**Check your understanding**
1. Please rewrite the stretch of the volcanotectonics passage from "Fig.1.14 Physical model" through "2. Statistical/Probabilistic Models.", replacing "Iceland" with "the island".
2. According to the volcanotectonics passage, what did some of the earliest analogue models in tectonics use to develop fracture patterns like those in rift zones and grabens?

**Text passage**
Fig.1.14 Physical model of the volcanoes Eyjafjallajökull (to the left, erupted in 2010) and Myrdalsjökull (to the right, erupted in 1955) in south Iceland. The main volcano in Myrdalsjökull is Katla. The white tops denote ice caps and glaciers. This is a part of a general physical model of Iceland in the City Hall of Reykjavik.

2. Statistical/Probabilistic Models.

As applied in volcanotectonics, these models indicate the likelihood that a randomly selected structure or event will have a certain value. For the strike or orientation of volcanic fissures in a particular volcanic zone or a single volcano, such a model would indicate the purely probabilistic likelihood that the fissure that formed during the next eruption would strike between, say, N20°E and N30°E. That likelihood would depend on the available data, using the frequency theory of probability. If we have additional information, such as the inferred state of stress in the volcano, its mechanical layering, and the location of the most recent volcanic fissure in the volcano/volcanic zone, then the Bayesian probability approach (Stone, Reference Stone2013) might be warranted. Similar models can be made of the likelihood of values falling within certain class limits or range, such as regarding the length of the next volcanic fissure, its number of crater cones, and so forth. These types of models apply to any types of fractures – including dikes, normal faults, and tension fractures (Chapter 2).

3. Analogue Models.

These are also referred to as scale models since they draw an analogy between small-scale processes or structures in the laboratory and large-scale processes or structures in nature. Among the earliest analogue models in tectonics were those that used wet clay under tension to develop fracture patterns similar to those seen in rift zones and grabens. In current analogue models, use is made of sand, powder, clay, silicone, jelly, or other materials which have properties that, through scaling factors, can be correlated with the materials (rocks, crustal fluids) which we want to model. Analogue models have been used extensively in volcanotectonics in recent years, primarily to model the emplacement of dikes and sills (Kavanagh et al., Reference Kavanagh, Menand and Sparks2006, Reference Kavanagh, Boutelier and Cruden2015; Menand et al., Reference Menand, Daniels and Benghiat2010; Daniels and Menand, Reference Daniels and Menand2015) as well as the formation of collapse calderas and related structures (Chapter 5).

4. Analytical Models.

These are essentially equations or formulas that express certain relations between volcanotectonic parameters and constants, loading, and associated processes. For example, the variation in aperture (opening displacement), Δu_I, along the tension fracture in Fig. 1.9 can be modelled analytically as a mode I crack through the formula:

$\mathrm{\Delta }{u}_I=-\frac{4\sigma (1-{\nu }^2)}{E}(a^2-x^2)$(1.3)

**Data under study**
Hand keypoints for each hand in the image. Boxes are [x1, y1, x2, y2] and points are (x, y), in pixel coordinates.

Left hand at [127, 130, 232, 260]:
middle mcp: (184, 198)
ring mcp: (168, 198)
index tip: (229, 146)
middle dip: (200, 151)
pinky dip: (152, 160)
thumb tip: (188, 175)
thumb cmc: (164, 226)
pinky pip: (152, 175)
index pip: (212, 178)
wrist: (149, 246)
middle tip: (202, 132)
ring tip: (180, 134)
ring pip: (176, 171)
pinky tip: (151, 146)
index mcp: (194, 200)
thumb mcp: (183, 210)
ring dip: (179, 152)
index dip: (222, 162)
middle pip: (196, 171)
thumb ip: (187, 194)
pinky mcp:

**Task-by-task outputs**
1.
Fig.1.14 Physical model of the volcanoes Eyjafjallajökull (to the left, erupted in 2010) and Myrdalsjökull (to the right, erupted in 1955) in south the island. The main volcano in Myrdalsjökull is Katla. The white tops denote ice caps and glaciers. This is a part of a general physical model of the island in the City Hall of Reykjavik.

2. Statistical/Probabilistic Models.

2. Wet clay under tension.